Are College Roommates a Thing of the Past? The Burlington Housing Situation Gets Inexplicably Worse

BURLINGTON – As Vermont colleges continue to struggle with how and whether to open in the Fall, Burlington’s two schools, Champlain College and the University of Vermont, have made plans to address social distancing and safety for its residential students.

The University of Vermont will turn all of its doubles and triples into singles. This will create a significant shortage of beds for residential students. Initially, UVM thought it would ease its on campus requirements for Freshman and Sophomores and send all of these students to off campus housing. It quickly realized this was unrealistic since its juniors and seniors already occupy 99.5% of all residential rentals in Burlington. The other .5% are already booked as Airbnbs for the Fall foliage season.

Instead, given they are no longer needed by the hospital, the University will assume responsibility for the beds that had already been set aside for COVID patients in Patrick Gymnasium.

 Students will be given their own bed, a chest of drawers, computer desk and port-o- potty. Each port-o- potty will have a special garden hose hook up to allow for showers.

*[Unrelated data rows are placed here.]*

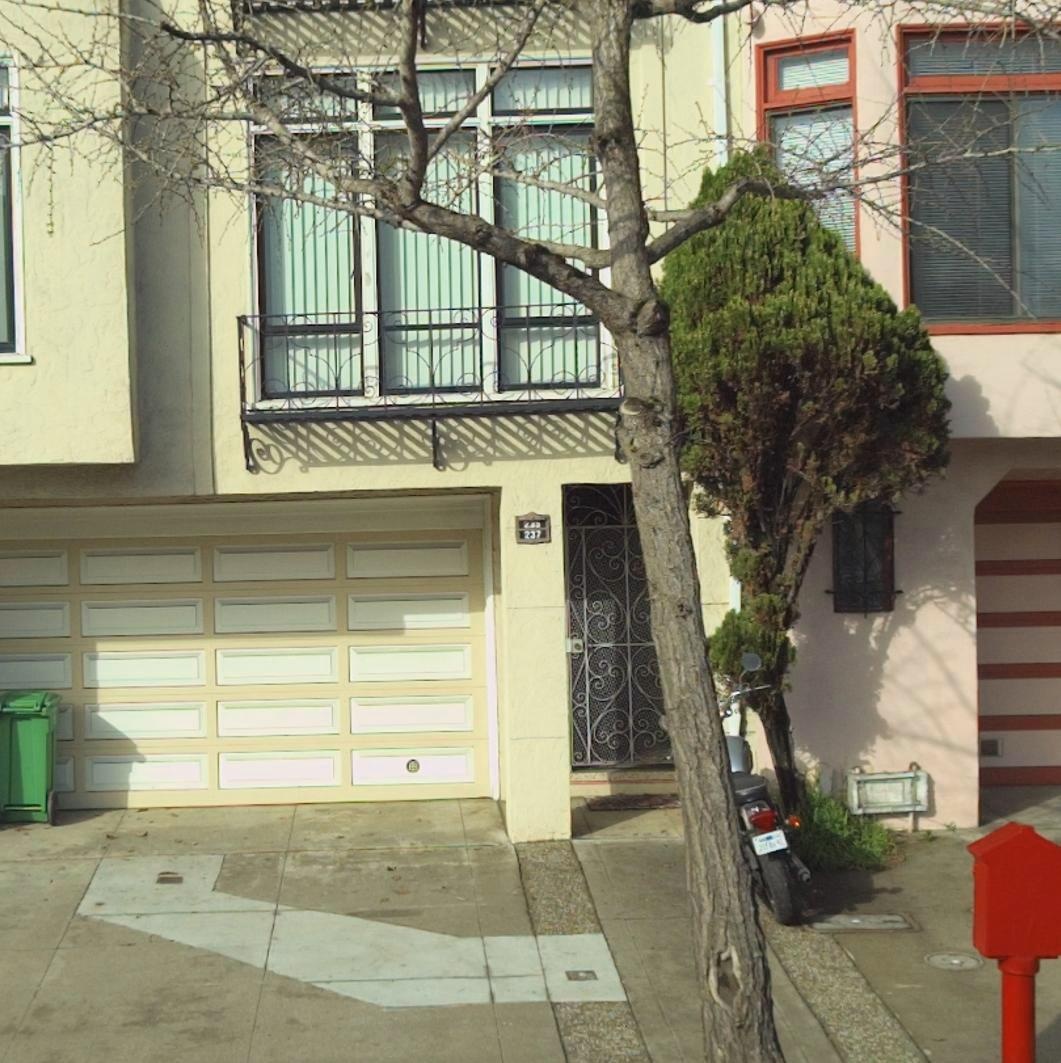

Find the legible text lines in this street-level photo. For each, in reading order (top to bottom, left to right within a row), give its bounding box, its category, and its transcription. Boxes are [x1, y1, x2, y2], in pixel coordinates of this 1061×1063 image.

[522, 528, 543, 541] StreetNumber: 237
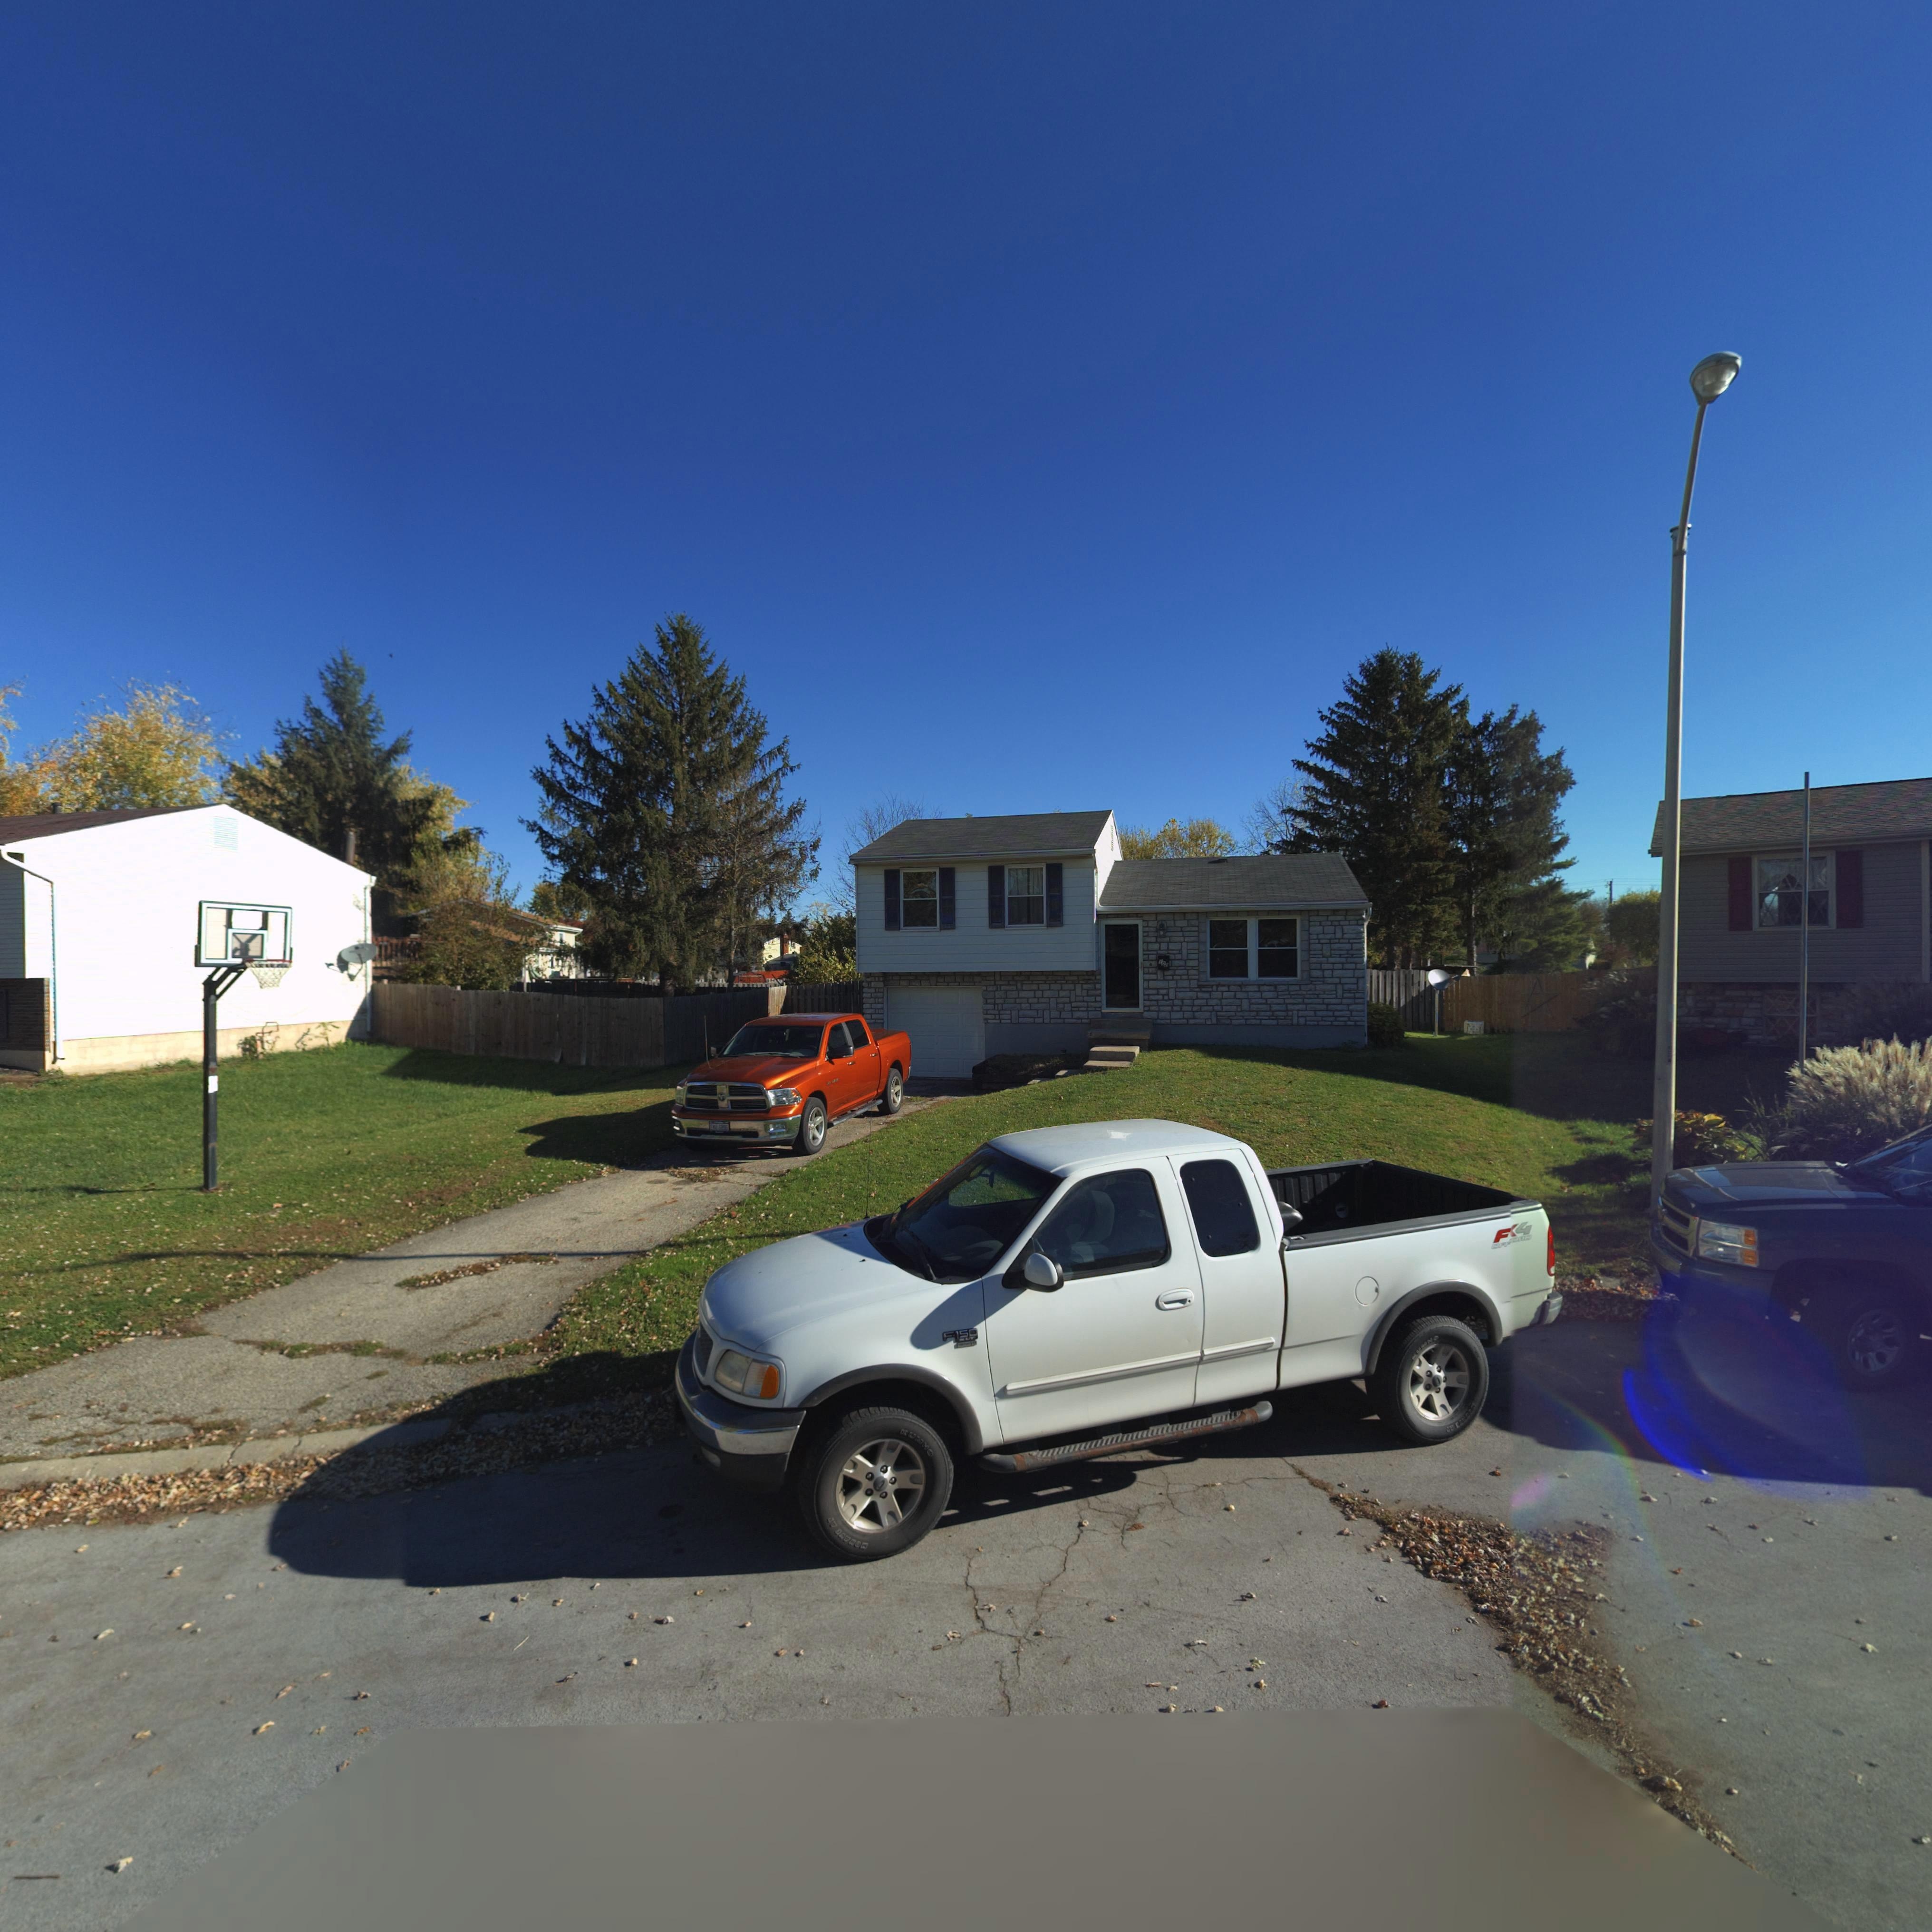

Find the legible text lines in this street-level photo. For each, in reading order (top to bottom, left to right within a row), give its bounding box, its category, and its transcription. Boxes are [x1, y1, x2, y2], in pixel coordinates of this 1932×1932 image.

[1159, 959, 1169, 967] StreetNumber: 102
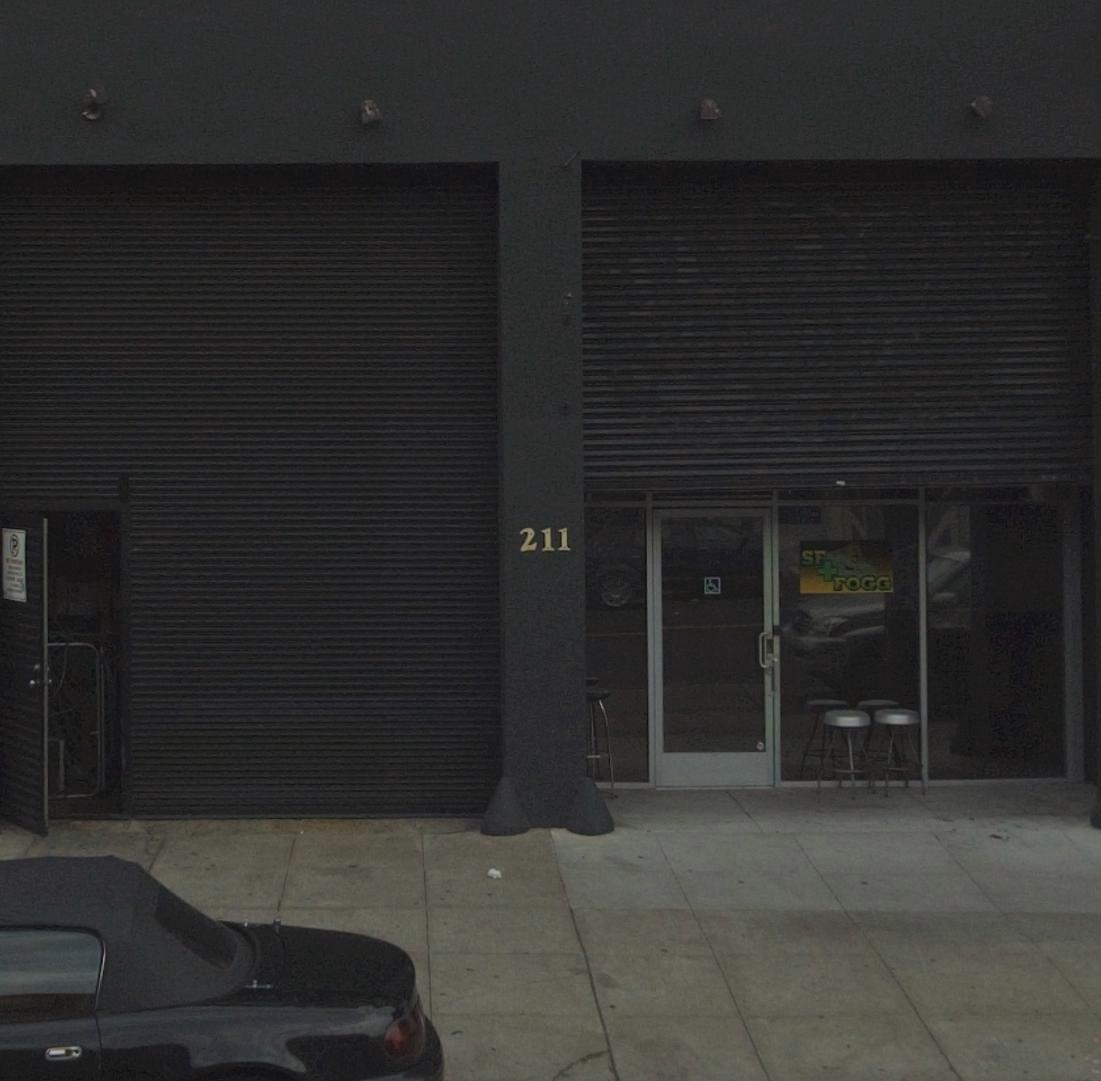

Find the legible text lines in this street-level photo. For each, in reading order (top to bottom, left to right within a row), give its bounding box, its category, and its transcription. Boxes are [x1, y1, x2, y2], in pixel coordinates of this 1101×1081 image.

[517, 525, 573, 554] StreetNumber: 211
[800, 548, 828, 567] BusinessName: SF
[831, 573, 894, 593] BusinessName: FOGG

A UVM spokesperson indicated that port-o-potties will support the University’s sustainability efforts. “Better”, she reported, “to recycle beer into chemical waste removal facilities then have them flowing from urinals, to sewers into Lake Champlain.”

If there is still a need to house more students, they will be bunked at Gutterson Fieldhouse. Beds will be set up over the ice. Only students from Vermont will be housed there. “After all, the spokesperson added, “they are used to the cold.”

 Champlain College is taking a different tack.  Its spokesperson reported that the college will not alter its residential housing structure. 

The Champlain spokesperson advised that, “We think it crucial to preserve the residential college experience. For Champlain students, most of whom major in cybersecurity and gaming, that typically means they never come out of their rooms.” The spokesperson added, “Our students are geeks and proud of it. They never need to socialize in the flesh.”   Instead, Champlain students are well known to sit in their rooms dimly lit only by their laptops or desktops, hacking away at military websites, solving Vermont cold cases or playing on Fortnight. When they do emerge from their rooms it is to go downstairs in their pajamas or sweats to pick up their daily Domino’s delivery (or for students whose parents provide a better allowance, Leonardo’s).

Furthermore, they are typically housed in former Victorian mansions where large rooms allow the six feet between one student’s desk and bed and their roommates. Bathroom and shower visits will be scheduled on a student developed app.

The Champlain spokesperson concluded the interview by summarizing Champlain’s new core value.  “Let us dare to let students learn from the necessary isolation to survive in the COVID world. We look forward to their return in the fall.”

In order to assess the student view of these developments this reporter went virtual and found a UVM and Champlain student in Second Life.

The UVM student, who is, not unexpectedly, involved in the STEM Program, was located at the cyber Delta Tau Chi fraternity from Animal House. Their avatar is a Budweiser Clydesdale. “Dude, we are all in and waiting for beer pong on center court.”

I tracked down the Champlain student, a Steve Jobs avatar, in Jobs’ parent’s garage where he invented the Apple computer in 1976. “Look,” the student earnestly said, “if Steve could stay in his garage for days on end without eating anything but pizza, I certainly can do that in a college dorm room.”

Mayor Weinberger applauded both plans. “We need the vitality that the students bring to Burlington. I will, however, appoint separate committees to look at certain concerns. The first will explore allegations that Champlain students are really cyborgs funded by the dark web. The second will determine whether the noise that will emanate constantly from Patrick Gymnasium and Gutterson Fieldhouse will exceed acceptable safety levels. I am confident neither committee will make a finding that is averse to this plan. If Champlain students are cyborgs, they clearly have the technology not to have this discovered. As for the noise levels, earbuds, and texting have significantly reduced noise levels since no one talks to each other anymore. Besides, this has a high noise threshold to meet versus the F-35s.”